=== SUPPLIED TEXT ===

Data Analysis

Andrey Shestakov (avshestakov@hse.ru)


Feature Selection and Dimention Reduction. PCA.1

1. Some materials are taken from machine learning course of Victor Kitov

Feature Selection vs. Dimension Reduction

  • Feature selection is a process of selecting a subset of original features with minimum loss of information related to final task (classification, regression, etc.)
  • Dimension reduction is a result of some transformation of initial features to (possibly) lower dimension feature space

Why feature selection?

  • increase predictive accuracy of classifier
  • improve optimization stability by removing multicollinearity
  • increase computational efficiency
  • reduce cost of future data collection
  • make classifier more interpretable

Not always necessary step

  • some methods have implicit feature selection

Feature Selection Approaches

  • Unsupervised methods
    • don't use target feature
  • Filter methdos
    • use target feature
    • consider each feature independently
  • Wrapper methods
    • uses model quality
  • Embedded methdos
    • embedded inside model

"Unsupervised" methods

  • Determine feature importance regardless of target feature
  • Your ideas?

Filter methods

  • Features are considered independently of each other
  • Individual predictive power is measures

Basically

  • Order features with respect to feature importances $I(f)$: $$ I(f_{1})> I(f_{2})> \dots\ge I(f_{D}) $$
  • Select top $m$ $$ \hat{F}=\{f_{1},f_{2},...f_{m}\} $$
  • Simple to implement
  • Usually quite fast
  • When features are correlated, it will take many redundant features

Examples

  • Correlation
    • Which kind of relationship does correlation measure?

===

Edit a passage of the feature selection slides: begin at the words "Feature Selection and", stop after "(classification, regression, etc.)", and write that stretch out again with "subset" replaced by "portion". The rows that come next have no connection to the feature selection slides.

=== PROVIDED RECORDS ===

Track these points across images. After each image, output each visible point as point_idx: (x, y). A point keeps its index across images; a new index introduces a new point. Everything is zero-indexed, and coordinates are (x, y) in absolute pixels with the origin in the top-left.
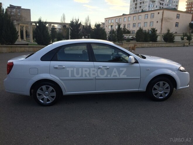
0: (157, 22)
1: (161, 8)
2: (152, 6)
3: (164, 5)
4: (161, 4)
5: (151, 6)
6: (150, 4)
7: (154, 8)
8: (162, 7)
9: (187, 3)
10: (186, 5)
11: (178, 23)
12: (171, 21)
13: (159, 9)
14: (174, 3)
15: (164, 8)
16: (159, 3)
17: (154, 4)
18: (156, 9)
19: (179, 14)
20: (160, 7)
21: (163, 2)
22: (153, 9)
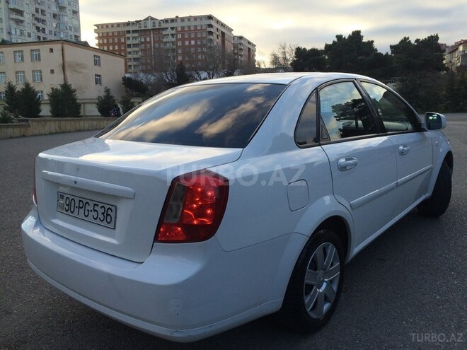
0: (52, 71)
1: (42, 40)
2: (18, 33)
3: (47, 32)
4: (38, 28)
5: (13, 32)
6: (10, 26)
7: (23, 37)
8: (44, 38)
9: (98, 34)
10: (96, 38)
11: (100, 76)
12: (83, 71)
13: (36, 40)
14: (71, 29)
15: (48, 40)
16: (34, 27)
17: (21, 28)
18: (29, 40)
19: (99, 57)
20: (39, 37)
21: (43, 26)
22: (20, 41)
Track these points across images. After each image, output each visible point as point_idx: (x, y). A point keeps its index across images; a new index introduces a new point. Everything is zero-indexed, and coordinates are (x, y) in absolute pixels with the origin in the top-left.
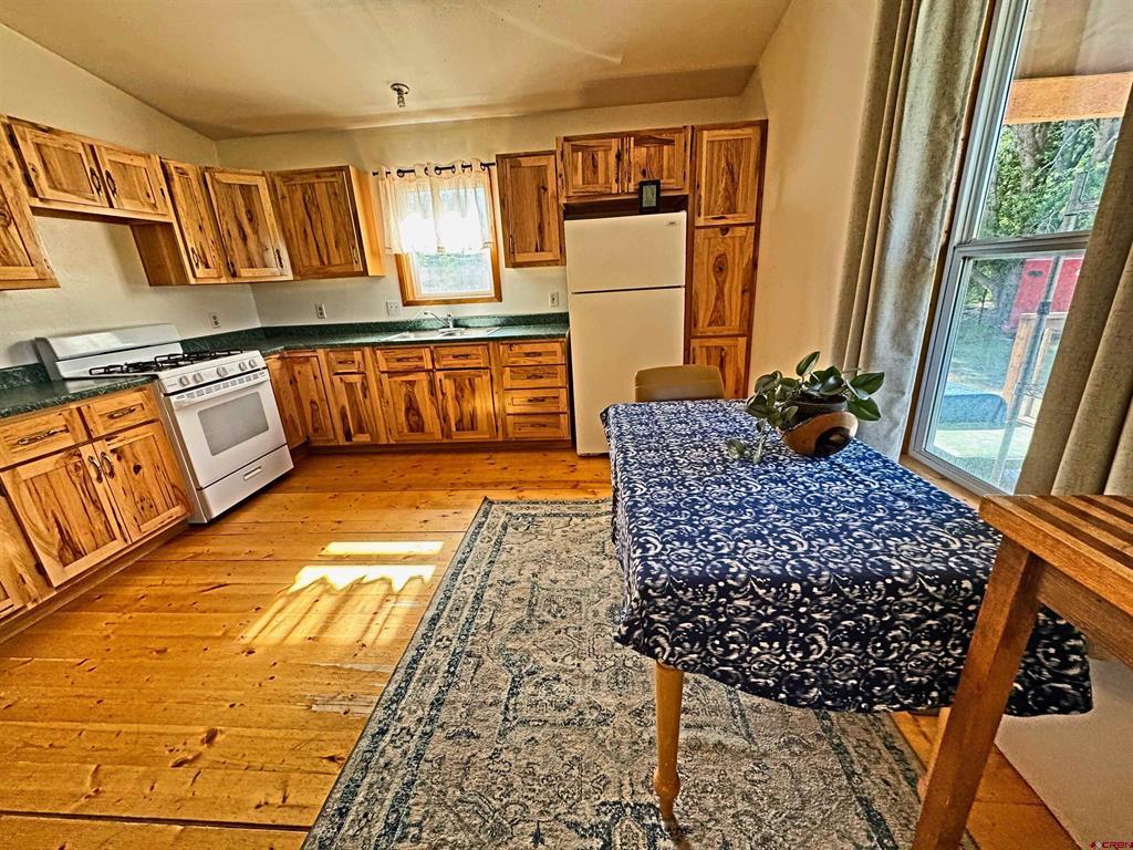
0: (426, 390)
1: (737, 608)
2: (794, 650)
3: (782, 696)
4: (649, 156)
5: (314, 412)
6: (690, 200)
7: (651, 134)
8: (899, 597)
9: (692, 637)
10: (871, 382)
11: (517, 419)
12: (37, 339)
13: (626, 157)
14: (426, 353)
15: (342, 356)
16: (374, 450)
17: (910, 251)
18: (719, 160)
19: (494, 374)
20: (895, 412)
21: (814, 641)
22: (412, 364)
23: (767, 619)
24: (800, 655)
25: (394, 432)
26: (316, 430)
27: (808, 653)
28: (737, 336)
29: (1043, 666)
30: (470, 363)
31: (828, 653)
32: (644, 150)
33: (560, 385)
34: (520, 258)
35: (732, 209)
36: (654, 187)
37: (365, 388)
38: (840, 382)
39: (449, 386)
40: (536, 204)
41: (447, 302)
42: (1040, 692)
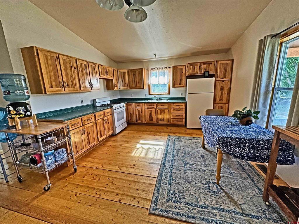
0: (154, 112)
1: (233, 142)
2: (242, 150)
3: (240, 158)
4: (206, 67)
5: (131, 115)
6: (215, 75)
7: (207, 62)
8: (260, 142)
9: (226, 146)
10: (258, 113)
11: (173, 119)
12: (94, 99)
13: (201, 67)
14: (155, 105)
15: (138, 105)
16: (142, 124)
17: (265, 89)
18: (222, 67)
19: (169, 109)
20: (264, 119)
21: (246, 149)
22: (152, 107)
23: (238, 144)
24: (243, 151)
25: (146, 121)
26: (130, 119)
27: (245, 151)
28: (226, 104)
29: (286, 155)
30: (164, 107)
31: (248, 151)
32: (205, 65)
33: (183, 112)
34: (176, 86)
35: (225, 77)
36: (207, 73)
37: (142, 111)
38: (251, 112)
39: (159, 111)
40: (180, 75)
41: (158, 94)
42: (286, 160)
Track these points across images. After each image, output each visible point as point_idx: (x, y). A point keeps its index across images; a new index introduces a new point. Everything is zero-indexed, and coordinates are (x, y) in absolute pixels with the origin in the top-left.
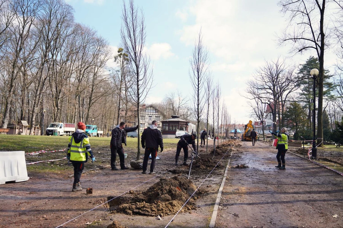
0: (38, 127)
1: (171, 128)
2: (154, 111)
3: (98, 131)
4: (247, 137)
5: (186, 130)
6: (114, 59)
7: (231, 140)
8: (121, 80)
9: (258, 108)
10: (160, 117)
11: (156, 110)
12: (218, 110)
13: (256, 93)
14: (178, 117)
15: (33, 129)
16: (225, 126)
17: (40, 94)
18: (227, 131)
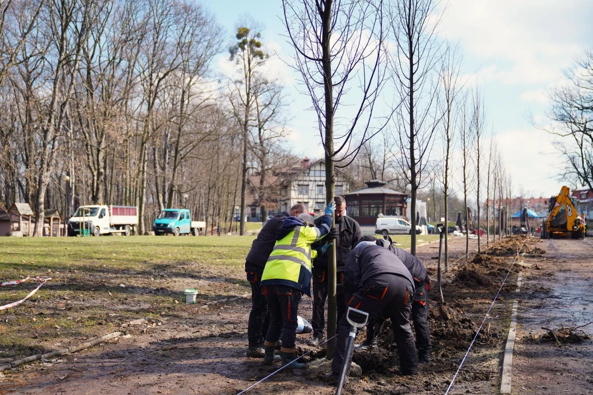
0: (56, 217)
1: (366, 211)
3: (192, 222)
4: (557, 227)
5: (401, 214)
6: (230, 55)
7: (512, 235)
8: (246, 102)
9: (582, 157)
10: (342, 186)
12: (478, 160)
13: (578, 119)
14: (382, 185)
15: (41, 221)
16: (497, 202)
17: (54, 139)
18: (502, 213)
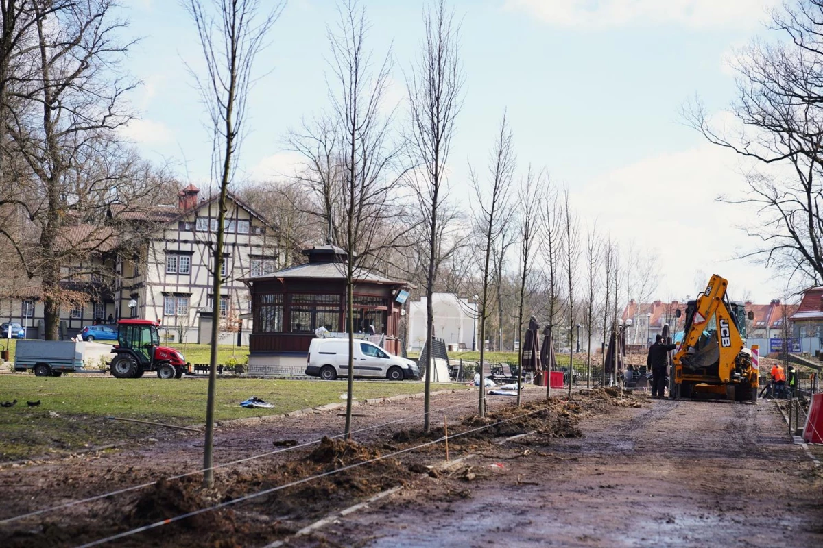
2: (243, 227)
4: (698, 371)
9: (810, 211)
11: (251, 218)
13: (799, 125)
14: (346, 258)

===

▸ WRITTEN REPLY:
Feature Selection and Dimention Reduction. PCA.1

1. Some materials are taken from machine learning course of Victor Kitov

Feature Selection vs. Dimension Reduction

  • Feature selection is a process of selecting a portion of original features with minimum loss of information related to final task (classification, regression, etc.)